### Assigned task a
In the column about Bud Selig and the A's, through which season does Billy Beane's contract extension run?

### Selected excerpt
********************

Here's Bruce Jenkins response to Selig
Selig targeting wrong team
Bruce Jenkins Monday, March 18, 2002
HE'LL NEVER get away with it. Baseball commissioner Bud Selig might be the A's sworn enemy, disgusted by their ballpark and convinced that the Bay Area is not a two-team market, but he'll be tossed into a lynch mob before he eliminates Oakland through one of his "contraction" schemes.
Tampa Bay, maybe. Montreal, absolutely. But consolidating baseball at the A's expense would be to punish one of the most intelligently run organizations in all of sports -- and, it says here, the most stable professional team in the Bay Area.
There are many forms of stability, such as the 49ers' fan base or the Giants' likelihood of massive crowds at Pacific Bell Park, and in those categories the A's can't compete. The definition here is on-field success, and how things look for the next few years. In that sense, the A's stand alone. Not bad for a franchise that drew universal criticism, on almost every front, only three years back.
A powerful statement was made last week when the A's announced a contract extension for general manager Billy Beane through the 2008 season. It said a lot about the owners, who recognized the game's hottest commodity. Even more impressive is the fact that Beane wants to stay.
He could write his own ticket in baseball, almost literally. If he camped out in George Steinbrenner's office for a few days, Beane probably could have Brian Cashman's GM job. The Red Sox wanted him desperately after the Dan Duquette disaster. The Dodgers could have lured him with big money and a chance to return home to Southern California. The Mets have coveted him for years, and Peter Angelos fancied Beane restoring some of the Orioles' luster.

********************

### Records shown

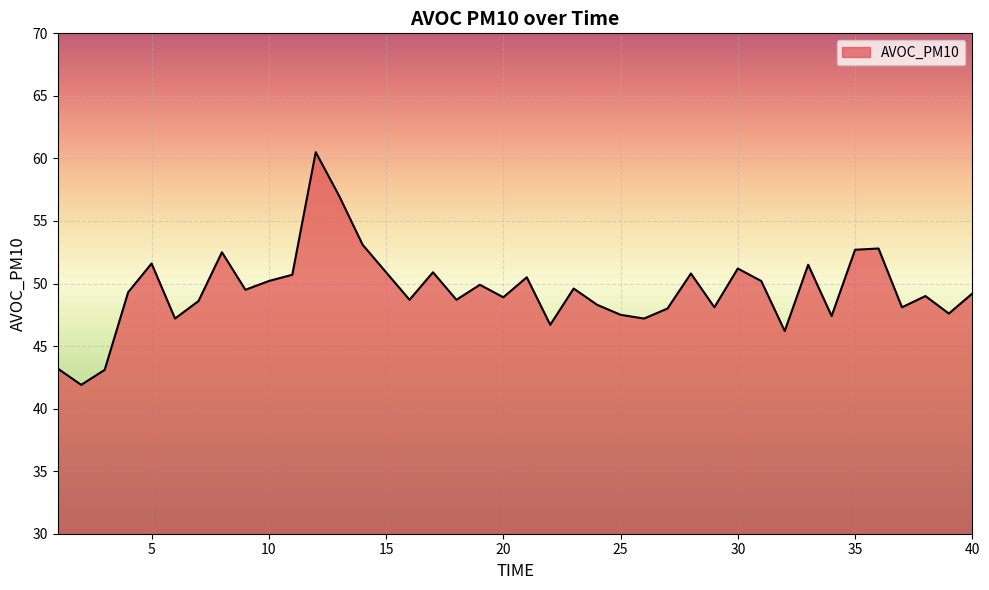

What is the greatest value displayed?

60.5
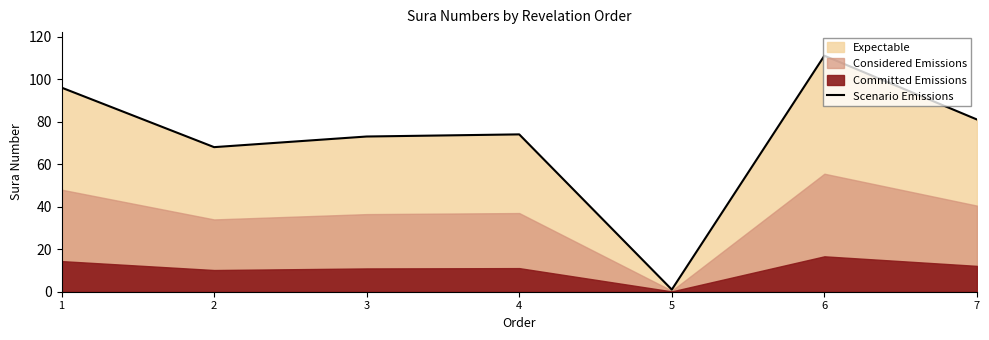

Reading right to left, extract all data points from this chart.

7=81	6=111	5=1	4=74	3=73	2=68	1=96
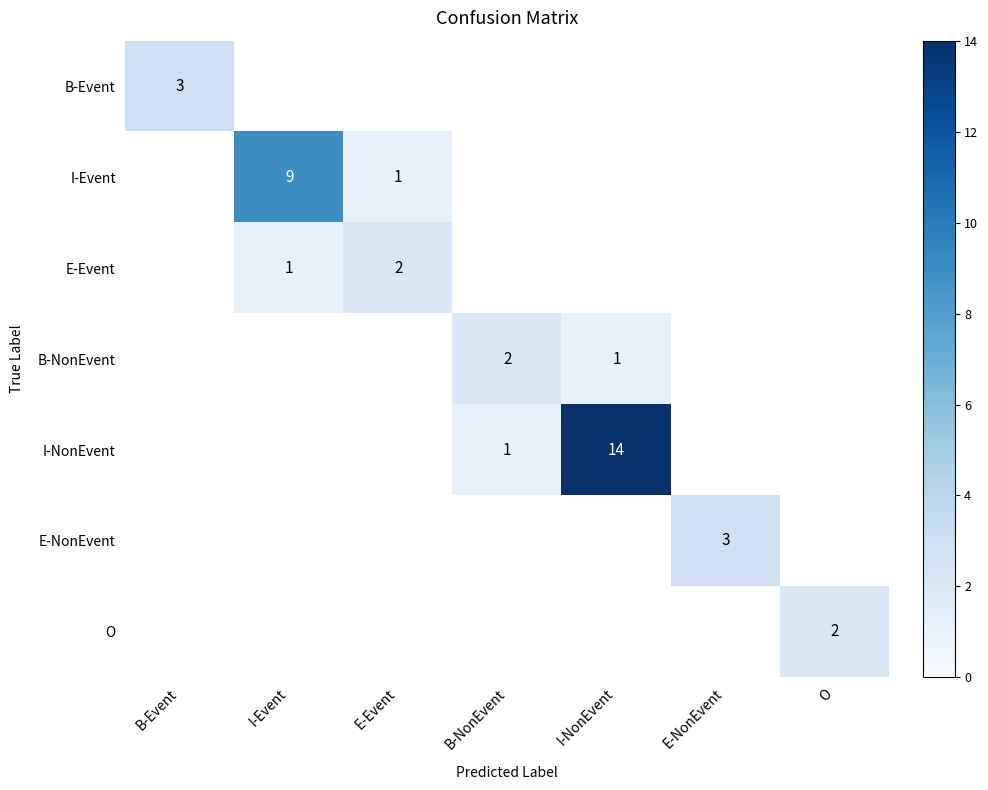

What is the approximate value of I-Event at I-Event?

9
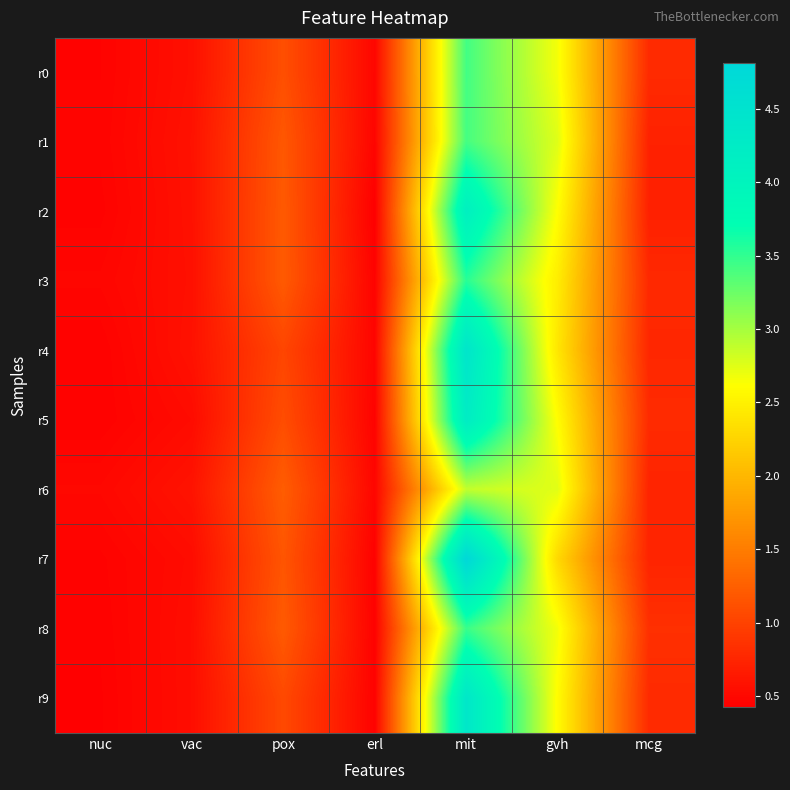

What is the spread (max minus min) of values at mcg?

0.1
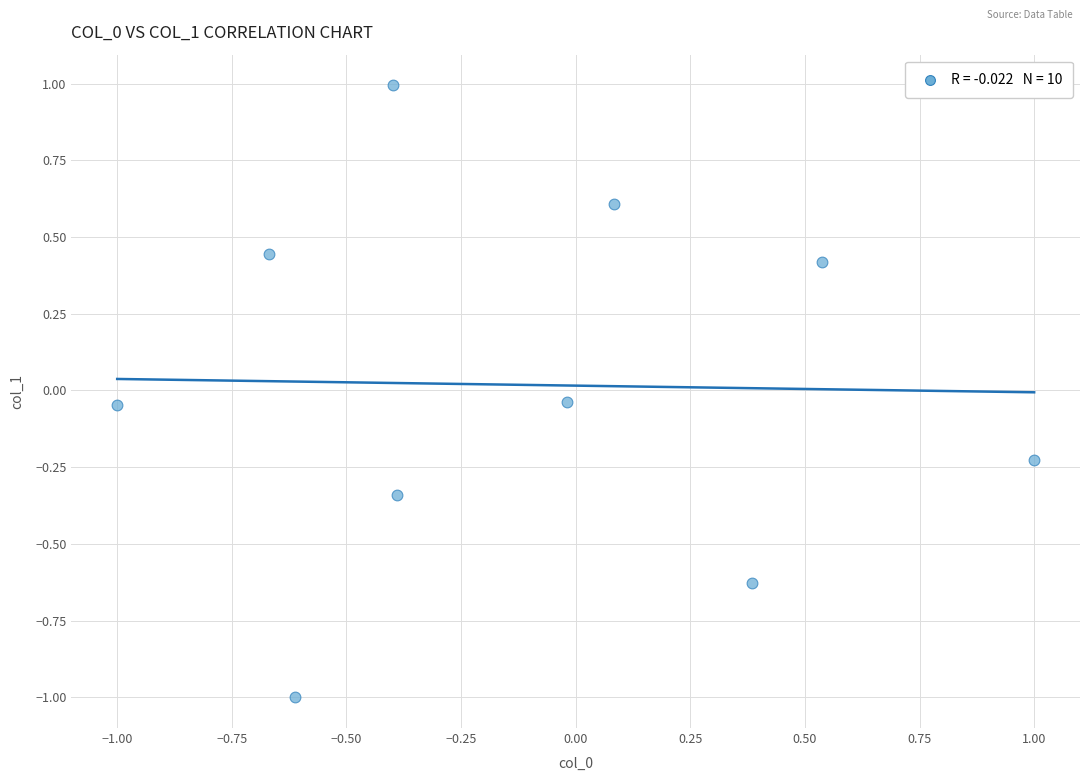

What is the range of X values (max minus min)?

2.0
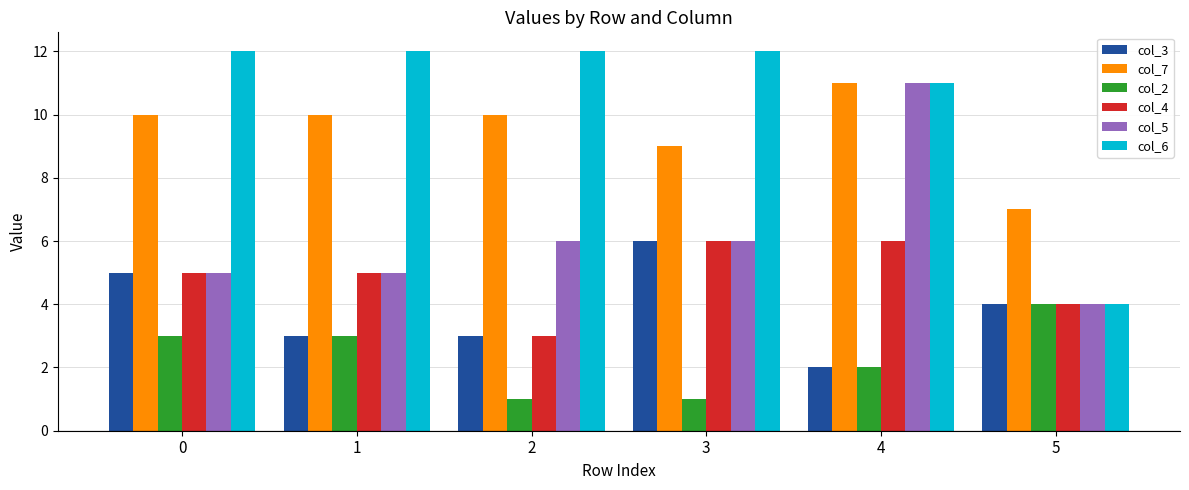

What is the difference between the maximum and minimum values in the col_5 series?

7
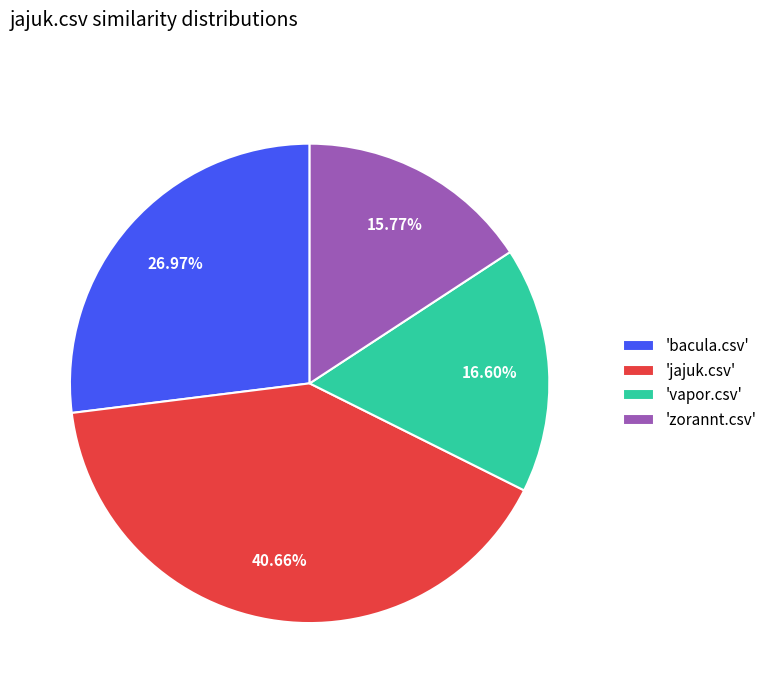

Rank the categories by value from highest to lowest.

'jajuk.csv', 'bacula.csv', 'vapor.csv', 'zorannt.csv'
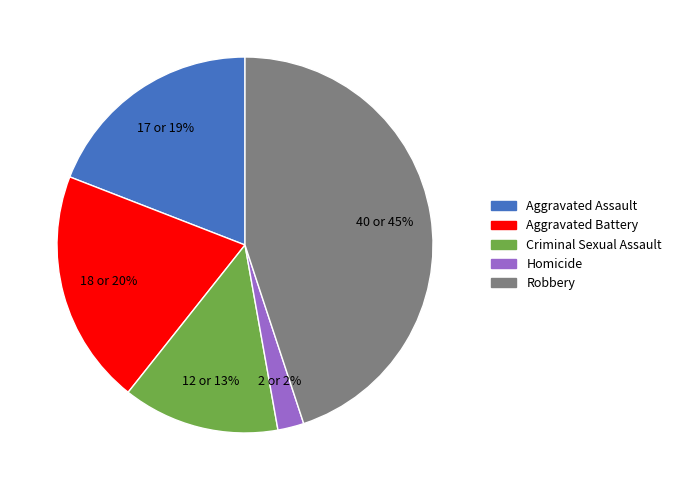

Which category has the biggest portion of the pie?

Robbery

********************

### Assigned task b
Filter the listing above down to the lines that contain the word "from". Copy each matching line in full.

### Response area a
Through the 2008 season.

### Response area b
Reading right to left, extract all data points from this chart.
Rank the categories by value from highest to lowest.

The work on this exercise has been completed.